▶ **TO DO**
Can you write out every line of the records below, keeping each character and line break unchanged?

▶ **Saved data entries**
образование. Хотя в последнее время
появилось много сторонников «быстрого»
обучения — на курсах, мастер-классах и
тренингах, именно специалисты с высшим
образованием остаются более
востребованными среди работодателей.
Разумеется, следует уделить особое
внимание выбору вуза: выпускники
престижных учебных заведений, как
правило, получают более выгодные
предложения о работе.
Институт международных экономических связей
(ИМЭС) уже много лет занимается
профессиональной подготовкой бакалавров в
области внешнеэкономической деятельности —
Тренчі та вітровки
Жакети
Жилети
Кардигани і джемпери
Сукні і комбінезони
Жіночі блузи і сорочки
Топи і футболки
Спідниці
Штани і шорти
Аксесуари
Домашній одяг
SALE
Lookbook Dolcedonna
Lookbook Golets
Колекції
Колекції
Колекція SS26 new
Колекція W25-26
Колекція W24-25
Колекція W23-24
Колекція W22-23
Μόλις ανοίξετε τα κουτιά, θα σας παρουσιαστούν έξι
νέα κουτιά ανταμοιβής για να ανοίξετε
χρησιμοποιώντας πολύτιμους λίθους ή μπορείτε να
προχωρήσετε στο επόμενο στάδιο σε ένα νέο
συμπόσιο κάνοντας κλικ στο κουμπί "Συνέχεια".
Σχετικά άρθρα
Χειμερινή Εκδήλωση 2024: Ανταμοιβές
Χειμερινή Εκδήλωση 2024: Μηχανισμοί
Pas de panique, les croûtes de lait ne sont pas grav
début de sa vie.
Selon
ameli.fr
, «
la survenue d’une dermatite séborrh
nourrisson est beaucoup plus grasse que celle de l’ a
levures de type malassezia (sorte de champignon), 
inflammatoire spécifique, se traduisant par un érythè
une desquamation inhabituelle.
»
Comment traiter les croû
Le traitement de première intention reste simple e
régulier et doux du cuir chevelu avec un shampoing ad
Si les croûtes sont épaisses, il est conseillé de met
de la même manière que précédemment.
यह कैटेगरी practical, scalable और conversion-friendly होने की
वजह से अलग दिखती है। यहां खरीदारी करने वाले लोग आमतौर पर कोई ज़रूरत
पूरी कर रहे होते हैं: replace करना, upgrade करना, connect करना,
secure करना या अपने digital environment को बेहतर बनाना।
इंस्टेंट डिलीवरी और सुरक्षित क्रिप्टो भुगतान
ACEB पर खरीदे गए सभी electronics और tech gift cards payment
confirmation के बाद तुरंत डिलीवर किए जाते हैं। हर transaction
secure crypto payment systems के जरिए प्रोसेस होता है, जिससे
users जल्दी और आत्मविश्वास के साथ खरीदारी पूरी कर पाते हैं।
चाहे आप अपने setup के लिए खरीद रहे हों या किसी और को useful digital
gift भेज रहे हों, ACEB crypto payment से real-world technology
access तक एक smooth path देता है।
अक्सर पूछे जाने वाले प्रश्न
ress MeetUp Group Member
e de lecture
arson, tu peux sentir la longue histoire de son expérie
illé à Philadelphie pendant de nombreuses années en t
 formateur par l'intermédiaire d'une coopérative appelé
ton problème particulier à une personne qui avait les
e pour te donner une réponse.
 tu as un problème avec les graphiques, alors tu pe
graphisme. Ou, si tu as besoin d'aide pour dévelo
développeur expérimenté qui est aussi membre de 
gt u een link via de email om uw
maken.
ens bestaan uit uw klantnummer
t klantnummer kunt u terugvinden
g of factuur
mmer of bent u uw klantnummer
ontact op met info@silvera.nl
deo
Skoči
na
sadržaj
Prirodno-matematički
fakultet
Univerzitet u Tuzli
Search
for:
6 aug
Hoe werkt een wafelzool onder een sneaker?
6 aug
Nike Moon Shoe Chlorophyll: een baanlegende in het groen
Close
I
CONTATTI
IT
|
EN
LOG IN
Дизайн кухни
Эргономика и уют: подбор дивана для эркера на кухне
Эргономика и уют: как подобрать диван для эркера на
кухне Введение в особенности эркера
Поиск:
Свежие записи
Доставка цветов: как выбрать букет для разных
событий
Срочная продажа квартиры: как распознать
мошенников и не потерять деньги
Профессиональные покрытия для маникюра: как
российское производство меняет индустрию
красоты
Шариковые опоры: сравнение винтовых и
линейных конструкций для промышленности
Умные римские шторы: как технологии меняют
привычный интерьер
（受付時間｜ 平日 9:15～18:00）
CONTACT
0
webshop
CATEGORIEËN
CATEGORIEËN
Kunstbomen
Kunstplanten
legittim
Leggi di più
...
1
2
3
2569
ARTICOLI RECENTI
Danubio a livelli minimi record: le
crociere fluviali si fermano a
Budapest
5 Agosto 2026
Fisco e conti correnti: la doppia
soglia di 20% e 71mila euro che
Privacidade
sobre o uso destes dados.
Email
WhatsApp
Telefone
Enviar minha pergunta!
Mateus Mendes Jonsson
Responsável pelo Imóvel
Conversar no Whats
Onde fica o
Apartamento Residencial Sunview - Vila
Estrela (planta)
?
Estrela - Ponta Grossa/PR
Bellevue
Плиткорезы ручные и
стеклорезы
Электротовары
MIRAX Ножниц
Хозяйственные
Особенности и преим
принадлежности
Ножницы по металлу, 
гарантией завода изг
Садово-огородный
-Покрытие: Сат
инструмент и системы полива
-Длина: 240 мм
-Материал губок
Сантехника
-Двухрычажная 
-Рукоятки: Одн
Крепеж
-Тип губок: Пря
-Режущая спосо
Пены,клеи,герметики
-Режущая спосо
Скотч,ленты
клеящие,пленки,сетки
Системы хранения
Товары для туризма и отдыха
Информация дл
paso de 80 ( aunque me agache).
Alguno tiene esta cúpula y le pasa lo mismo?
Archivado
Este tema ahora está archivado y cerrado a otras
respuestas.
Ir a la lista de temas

▶ **RESULT FOR THIS EXERCISE**
образование. Хотя в последнее время
появилось много сторонников «быстрого»
обучения — на курсах, мастер-классах и
тренингах, именно специалисты с высшим
образованием остаются более
востребованными среди работодателей.
Разумеется, следует уделить особое
внимание выбору вуза: выпускники
престижных учебных заведений, как
правило, получают более выгодные
предложения о работе.
Институт международных экономических связей
(ИМЭС) уже много лет занимается
профессиональной подготовкой бакалавров в
области внешнеэкономической деятельности —
Тренчі та вітровки
Жакети
Жилети
Кардигани і джемпери
Сукні і комбінезони
Жіночі блузи і сорочки
Топи і футболки
Спідниці
Штани і шорти
Аксесуари
Домашній одяг
SALE
Lookbook Dolcedonna
Lookbook Golets
Колекції
Колекції
Колекція SS26 new
Колекція W25-26
Колекція W24-25
Колекція W23-24
Колекція W22-23
Μόλις ανοίξετε τα κουτιά, θα σας παρουσιαστούν έξι
νέα κουτιά ανταμοιβής για να ανοίξετε
χρησιμοποιώντας πολύτιμους λίθους ή μπορείτε να
προχωρήσετε στο επόμενο στάδιο σε ένα νέο
συμπόσιο κάνοντας κλικ στο κουμπί "Συνέχεια".
Σχετικά άρθρα
Χειμερινή Εκδήλωση 2024: Ανταμοιβές
Χειμερινή Εκδήλωση 2024: Μηχανισμοί
Pas de panique, les croûtes de lait ne sont pas grav
début de sa vie.
Selon
ameli.fr
, «
la survenue d’une dermatite séborrh
nourrisson est beaucoup plus grasse que celle de l’ a
levures de type malassezia (sorte de champignon), 
inflammatoire spécifique, se traduisant par un érythè
une desquamation inhabituelle.
»
Comment traiter les croû
Le traitement de première intention reste simple e
régulier et doux du cuir chevelu avec un shampoing ad
Si les croûtes sont épaisses, il est conseillé de met
de la même manière que précédemment.
यह कैटेगरी practical, scalable और conversion-friendly होने की
वजह से अलग दिखती है। यहां खरीदारी करने वाले लोग आमतौर पर कोई ज़रूरत
पूरी कर रहे होते हैं: replace करना, upgrade करना, connect करना,
secure करना या अपने digital environment को बेहतर बनाना।
इंस्टेंट डिलीवरी और सुरक्षित क्रिप्टो भुगतान
ACEB पर खरीदे गए सभी electronics और tech gift cards payment
confirmation के बाद तुरंत डिलीवर किए जाते हैं। हर transaction
secure crypto payment systems के जरिए प्रोसेस होता है, जिससे
users जल्दी और आत्मविश्वास के साथ खरीदारी पूरी कर पाते हैं।
चाहे आप अपने setup के लिए खरीद रहे हों या किसी और को useful digital
gift भेज रहे हों, ACEB crypto payment से real-world technology
access तक एक smooth path देता है।
अक्सर पूछे जाने वाले प्रश्न
ress MeetUp Group Member
e de lecture
arson, tu peux sentir la longue histoire de son expérie
illé à Philadelphie pendant de nombreuses années en t
 formateur par l'intermédiaire d'une coopérative appelé
ton problème particulier à une personne qui avait les
e pour te donner une réponse.
 tu as un problème avec les graphiques, alors tu pe
graphisme. Ou, si tu as besoin d'aide pour dévelo
développeur expérimenté qui est aussi membre de 
gt u een link via de email om uw
maken.
ens bestaan uit uw klantnummer
t klantnummer kunt u terugvinden
g of factuur
mmer of bent u uw klantnummer
ontact op met info@silvera.nl
deo
Skoči
na
sadržaj
Prirodno-matematički
fakultet
Univerzitet u Tuzli
Search
for:
6 aug
Hoe werkt een wafelzool onder een sneaker?
6 aug
Nike Moon Shoe Chlorophyll: een baanlegende in het groen
Close
I
CONTATTI
IT
|
EN
LOG IN
Дизайн кухни
Эргономика и уют: подбор дивана для эркера на кухне
Эргономика и уют: как подобрать диван для эркера на
кухне Введение в особенности эркера
Поиск:
Свежие записи
Доставка цветов: как выбрать букет для разных
событий
Срочная продажа квартиры: как распознать
мошенников и не потерять деньги
Профессиональные покрытия для маникюра: как
российское производство меняет индустрию
красоты
Шариковые опоры: сравнение винтовых и
линейных конструкций для промышленности
Умные римские шторы: как технологии меняют
привычный интерьер
（受付時間｜ 平日 9:15～18:00）
CONTACT
0
webshop
CATEGORIEËN
CATEGORIEËN
Kunstbomen
Kunstplanten
legittim
Leggi di più
...
1
2
3
2569
ARTICOLI RECENTI
Danubio a livelli minimi record: le
crociere fluviali si fermano a
Budapest
5 Agosto 2026
Fisco e conti correnti: la doppia
soglia di 20% e 71mila euro che
Privacidade
sobre o uso destes dados.
Email
WhatsApp
Telefone
Enviar minha pergunta!
Mateus Mendes Jonsson
Responsável pelo Imóvel
Conversar no Whats
Onde fica o
Apartamento Residencial Sunview - Vila
Estrela (planta)
?
Estrela - Ponta Grossa/PR
Bellevue
Плиткорезы ручные и
стеклорезы
Электротовары
MIRAX Ножниц
Хозяйственные
Особенности и преим
принадлежности
Ножницы по металлу, 
гарантией завода изг
Садово-огородный
-Покрытие: Сат
инструмент и системы полива
-Длина: 240 мм
-Материал губок
Сантехника
-Двухрычажная 
-Рукоятки: Одн
Крепеж
-Тип губок: Пря
-Режущая спосо
Пены,клеи,герметики
-Режущая спосо
Скотч,ленты
клеящие,пленки,сетки
Системы хранения
Товары для туризма и отдыха
Информация дл
paso de 80 ( aunque me agache).
Alguno tiene esta cúpula y le pasa lo mismo?
Archivado
Este tema ahora está archivado y cerrado a otras
respuestas.
Ir a la lista de temas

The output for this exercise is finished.